FIG. 2 is a sectional view taken along the line AA of FIG.

FIG. 3 is a partial front view of another power transmission belt according to the present invention.

FIG. 4 is a partial front view of a conventional power transmission belt.

FIG. 5 is a diagram showing a state in which a molded body of the power transmission belt according to the present invention is formed on a mold.
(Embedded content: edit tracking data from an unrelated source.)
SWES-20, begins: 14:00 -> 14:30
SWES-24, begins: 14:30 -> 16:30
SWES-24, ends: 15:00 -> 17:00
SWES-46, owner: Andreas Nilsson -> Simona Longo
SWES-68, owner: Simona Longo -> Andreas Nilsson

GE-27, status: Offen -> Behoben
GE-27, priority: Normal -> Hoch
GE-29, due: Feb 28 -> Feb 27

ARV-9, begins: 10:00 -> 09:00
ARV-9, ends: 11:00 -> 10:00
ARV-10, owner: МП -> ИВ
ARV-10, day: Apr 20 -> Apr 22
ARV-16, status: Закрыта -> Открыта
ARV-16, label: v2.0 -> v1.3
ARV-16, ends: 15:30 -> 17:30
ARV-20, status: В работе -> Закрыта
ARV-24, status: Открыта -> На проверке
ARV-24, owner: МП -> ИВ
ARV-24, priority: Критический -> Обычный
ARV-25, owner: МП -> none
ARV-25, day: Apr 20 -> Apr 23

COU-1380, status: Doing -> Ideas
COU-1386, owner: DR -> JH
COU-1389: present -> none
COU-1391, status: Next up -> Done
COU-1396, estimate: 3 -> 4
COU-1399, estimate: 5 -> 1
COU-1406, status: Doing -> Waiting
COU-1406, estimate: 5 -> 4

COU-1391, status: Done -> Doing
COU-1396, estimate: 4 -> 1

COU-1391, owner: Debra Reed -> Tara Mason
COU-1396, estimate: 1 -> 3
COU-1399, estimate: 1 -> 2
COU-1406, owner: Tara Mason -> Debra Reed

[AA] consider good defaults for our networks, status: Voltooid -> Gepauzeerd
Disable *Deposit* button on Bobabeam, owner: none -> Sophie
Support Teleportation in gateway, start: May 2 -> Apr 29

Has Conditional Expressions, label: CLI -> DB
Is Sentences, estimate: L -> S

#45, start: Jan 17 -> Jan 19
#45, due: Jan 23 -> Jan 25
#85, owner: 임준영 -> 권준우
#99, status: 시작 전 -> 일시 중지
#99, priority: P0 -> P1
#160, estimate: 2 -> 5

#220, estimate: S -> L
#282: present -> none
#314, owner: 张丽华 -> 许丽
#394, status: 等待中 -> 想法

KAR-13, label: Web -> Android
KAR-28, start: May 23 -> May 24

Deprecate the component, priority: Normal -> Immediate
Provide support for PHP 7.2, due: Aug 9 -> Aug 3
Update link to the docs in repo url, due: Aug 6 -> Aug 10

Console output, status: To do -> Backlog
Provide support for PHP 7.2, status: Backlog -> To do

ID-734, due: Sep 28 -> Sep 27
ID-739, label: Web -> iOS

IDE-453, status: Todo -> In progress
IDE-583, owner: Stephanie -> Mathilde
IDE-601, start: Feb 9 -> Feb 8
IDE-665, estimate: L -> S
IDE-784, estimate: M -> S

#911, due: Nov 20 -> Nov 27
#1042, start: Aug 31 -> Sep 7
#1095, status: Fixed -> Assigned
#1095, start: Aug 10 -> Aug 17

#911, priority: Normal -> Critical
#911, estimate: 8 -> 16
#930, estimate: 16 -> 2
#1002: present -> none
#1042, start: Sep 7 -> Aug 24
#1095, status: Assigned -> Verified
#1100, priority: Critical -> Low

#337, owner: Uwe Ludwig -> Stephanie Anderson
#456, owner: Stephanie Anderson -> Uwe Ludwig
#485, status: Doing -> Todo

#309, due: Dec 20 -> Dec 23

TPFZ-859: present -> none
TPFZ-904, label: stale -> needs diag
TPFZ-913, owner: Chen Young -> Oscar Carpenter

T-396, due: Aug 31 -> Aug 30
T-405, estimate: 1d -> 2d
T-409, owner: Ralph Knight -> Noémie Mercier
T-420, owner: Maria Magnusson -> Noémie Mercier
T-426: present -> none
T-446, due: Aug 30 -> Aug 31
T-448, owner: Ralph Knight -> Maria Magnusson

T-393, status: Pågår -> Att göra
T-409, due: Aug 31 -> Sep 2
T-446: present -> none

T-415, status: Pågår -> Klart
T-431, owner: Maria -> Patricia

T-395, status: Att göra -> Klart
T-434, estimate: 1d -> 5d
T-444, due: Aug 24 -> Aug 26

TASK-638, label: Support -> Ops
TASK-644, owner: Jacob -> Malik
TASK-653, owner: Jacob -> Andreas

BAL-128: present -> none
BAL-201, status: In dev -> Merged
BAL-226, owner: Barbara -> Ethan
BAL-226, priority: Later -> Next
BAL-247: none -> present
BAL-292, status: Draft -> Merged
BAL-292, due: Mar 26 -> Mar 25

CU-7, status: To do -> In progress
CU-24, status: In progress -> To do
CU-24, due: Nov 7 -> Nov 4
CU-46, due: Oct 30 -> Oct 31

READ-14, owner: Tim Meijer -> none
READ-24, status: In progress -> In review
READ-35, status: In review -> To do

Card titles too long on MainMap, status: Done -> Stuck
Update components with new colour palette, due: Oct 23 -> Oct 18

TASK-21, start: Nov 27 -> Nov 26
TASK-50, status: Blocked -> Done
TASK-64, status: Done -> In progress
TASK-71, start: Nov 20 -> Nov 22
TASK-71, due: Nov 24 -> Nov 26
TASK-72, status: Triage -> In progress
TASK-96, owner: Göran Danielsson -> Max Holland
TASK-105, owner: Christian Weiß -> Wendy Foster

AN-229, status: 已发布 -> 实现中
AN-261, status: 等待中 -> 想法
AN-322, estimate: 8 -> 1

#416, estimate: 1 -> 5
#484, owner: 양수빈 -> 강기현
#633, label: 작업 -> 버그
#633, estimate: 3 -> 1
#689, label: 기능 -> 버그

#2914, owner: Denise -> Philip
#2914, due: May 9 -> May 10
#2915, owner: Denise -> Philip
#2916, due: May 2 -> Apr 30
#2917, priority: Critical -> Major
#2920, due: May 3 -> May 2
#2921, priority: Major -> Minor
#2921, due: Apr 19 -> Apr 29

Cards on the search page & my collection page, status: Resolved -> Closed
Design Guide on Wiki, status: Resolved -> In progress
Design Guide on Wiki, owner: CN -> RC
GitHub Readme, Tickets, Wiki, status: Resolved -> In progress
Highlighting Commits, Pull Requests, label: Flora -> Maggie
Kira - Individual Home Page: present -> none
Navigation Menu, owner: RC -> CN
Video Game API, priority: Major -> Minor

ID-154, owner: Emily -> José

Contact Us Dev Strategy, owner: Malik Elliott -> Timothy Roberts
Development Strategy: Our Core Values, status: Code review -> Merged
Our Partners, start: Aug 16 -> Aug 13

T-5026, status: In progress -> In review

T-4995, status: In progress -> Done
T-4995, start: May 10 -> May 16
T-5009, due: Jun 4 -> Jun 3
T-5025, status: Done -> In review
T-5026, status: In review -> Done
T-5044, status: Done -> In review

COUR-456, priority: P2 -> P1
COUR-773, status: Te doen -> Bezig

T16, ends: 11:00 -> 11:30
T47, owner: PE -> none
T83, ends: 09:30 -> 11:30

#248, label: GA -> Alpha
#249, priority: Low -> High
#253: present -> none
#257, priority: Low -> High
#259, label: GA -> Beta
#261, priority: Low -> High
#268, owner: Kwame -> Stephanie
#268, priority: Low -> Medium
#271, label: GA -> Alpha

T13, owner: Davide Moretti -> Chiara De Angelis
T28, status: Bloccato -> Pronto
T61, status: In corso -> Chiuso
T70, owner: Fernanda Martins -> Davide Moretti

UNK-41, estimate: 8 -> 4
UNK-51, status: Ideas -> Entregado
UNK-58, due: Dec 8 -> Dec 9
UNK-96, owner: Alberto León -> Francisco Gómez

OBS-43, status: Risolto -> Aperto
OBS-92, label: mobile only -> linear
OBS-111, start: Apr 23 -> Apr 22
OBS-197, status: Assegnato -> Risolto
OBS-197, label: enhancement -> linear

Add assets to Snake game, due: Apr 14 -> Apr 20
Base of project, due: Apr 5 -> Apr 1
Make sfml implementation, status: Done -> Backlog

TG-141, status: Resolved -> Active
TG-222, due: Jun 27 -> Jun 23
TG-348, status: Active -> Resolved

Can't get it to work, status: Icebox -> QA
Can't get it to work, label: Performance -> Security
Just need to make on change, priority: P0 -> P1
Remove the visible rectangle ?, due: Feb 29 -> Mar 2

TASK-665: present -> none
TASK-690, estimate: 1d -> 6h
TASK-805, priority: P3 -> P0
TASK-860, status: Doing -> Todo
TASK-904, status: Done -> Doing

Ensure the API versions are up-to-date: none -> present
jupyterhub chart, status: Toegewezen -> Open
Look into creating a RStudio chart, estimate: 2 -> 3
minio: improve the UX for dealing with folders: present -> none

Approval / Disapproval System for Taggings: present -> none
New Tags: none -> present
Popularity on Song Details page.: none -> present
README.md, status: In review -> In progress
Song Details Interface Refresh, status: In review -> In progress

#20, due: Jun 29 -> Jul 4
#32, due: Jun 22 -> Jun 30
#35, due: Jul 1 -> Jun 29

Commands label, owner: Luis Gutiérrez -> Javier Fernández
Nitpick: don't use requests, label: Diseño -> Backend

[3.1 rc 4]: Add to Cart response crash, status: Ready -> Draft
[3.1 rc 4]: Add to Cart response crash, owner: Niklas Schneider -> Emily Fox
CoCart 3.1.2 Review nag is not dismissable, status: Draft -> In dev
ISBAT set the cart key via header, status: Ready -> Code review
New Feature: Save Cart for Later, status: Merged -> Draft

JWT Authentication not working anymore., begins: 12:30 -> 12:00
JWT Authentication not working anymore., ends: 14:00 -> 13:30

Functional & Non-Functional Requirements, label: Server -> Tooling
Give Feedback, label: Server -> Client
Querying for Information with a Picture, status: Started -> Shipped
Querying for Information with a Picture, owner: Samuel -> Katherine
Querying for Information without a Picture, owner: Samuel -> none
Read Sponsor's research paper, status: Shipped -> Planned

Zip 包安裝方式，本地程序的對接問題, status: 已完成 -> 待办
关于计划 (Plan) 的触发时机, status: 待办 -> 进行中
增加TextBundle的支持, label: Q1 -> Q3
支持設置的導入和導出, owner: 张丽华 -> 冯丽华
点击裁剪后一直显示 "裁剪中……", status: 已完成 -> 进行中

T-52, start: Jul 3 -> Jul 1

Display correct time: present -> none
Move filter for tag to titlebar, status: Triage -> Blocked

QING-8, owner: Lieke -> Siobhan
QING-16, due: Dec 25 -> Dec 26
FIG. 6 is a perspective view of a cog pad used by the power transmission belt according to the present invention.

[Explanation of symbols]

 DESCRIPTION OF SYMBOLS 1 Power transmission belt 2 Adhesive rubber layer 3 Core wire 4 Reinforcement cloth 5 Rubber layer 6 Extension rubber layer 7 Compressed rubber layer 8 Cog valley 9 Cog peak 10 Cut surface 11 Upper cog 12 Lower cog 14 Joint

Claims (3)

[Claims] 1. A power transmission belt comprising a compression rubber layer and an extension rubber layer having cog portions in which cog peak portions and cog valley portions are alternately arranged, and a core wire embedded in an adhesive rubber layer. When the height of the cog peak of the layer is X, the thickness of the belt is Y, and the interval from the core wire pitch line to the top of the cog peak of the stretched rubber layer is Z, (1) 0.28 ≦ Z / Y ≦ 0.43 (2) 0.55 ≦ X / Y ≦ 0.80 (3) (Z−X) <2.5 mm 2. The power transmission belt according to claim 1, wherein the joint portion of the rubber layer disposed on the cog portion is present in the region of the cog peak portion. 3. The stretch rubber layer is cut in an inverted V shape from the top of the cog peak to the bottom of the cog valley on both sides of the stretched rubber layer.
Or the power transmission belt according to 2.